PROBLEM
Determine how many lines in the entries below contain the word "tail". The reply is that number alone.
STORED DATA START
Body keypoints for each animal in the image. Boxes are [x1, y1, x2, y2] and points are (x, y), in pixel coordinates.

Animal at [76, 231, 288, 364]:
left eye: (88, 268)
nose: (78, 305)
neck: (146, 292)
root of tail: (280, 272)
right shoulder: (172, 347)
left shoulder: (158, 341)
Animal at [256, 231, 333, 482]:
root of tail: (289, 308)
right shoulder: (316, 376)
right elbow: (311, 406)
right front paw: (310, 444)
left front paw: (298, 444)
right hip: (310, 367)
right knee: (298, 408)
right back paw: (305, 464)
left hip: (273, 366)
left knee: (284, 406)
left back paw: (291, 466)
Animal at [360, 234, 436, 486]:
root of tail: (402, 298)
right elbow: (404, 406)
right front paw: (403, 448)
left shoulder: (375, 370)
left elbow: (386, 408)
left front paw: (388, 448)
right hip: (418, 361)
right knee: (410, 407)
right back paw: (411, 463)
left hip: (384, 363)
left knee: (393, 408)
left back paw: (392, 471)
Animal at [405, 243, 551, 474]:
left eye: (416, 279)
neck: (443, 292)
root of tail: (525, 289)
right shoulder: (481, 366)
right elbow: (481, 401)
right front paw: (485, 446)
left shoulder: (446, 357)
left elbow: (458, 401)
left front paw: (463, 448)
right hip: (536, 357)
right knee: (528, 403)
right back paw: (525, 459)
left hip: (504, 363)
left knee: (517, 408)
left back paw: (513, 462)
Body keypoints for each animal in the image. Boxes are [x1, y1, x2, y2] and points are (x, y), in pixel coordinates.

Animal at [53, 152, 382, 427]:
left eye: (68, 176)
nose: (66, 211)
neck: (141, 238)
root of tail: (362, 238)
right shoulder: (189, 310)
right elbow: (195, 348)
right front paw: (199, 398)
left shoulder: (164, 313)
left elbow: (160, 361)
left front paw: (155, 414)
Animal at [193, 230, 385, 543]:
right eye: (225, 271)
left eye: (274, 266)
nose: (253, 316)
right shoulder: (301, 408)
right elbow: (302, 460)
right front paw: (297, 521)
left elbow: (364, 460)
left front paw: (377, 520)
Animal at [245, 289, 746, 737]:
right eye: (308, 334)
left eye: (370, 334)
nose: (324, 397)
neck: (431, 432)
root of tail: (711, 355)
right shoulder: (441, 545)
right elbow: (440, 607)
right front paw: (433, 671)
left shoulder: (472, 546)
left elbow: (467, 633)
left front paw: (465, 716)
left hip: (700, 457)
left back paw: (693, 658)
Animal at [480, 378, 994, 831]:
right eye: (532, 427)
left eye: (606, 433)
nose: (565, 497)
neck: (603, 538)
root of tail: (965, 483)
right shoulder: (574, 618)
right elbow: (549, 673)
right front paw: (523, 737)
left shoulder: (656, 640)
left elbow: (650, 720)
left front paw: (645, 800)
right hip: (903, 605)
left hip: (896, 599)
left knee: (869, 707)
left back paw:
STORED DATA END
EXERCISE RESULT
7